• [What to produce]: Would you transcribe the line that holds "San Jose Product Liability Lawyer" and all the lines below it, through the final one, exactly and with nothing else?

++++ Data listing

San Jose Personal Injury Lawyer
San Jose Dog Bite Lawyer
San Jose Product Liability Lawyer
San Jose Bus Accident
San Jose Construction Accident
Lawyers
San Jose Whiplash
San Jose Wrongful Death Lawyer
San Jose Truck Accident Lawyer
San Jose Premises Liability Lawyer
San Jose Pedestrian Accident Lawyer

++++++++

• [Written response]:
San Jose Product Liability Lawyer
San Jose Bus Accident
San Jose Construction Accident
Lawyers
San Jose Whiplash
San Jose Wrongful Death Lawyer
San Jose Truck Accident Lawyer
San Jose Premises Liability Lawyer
San Jose Pedestrian Accident Lawyer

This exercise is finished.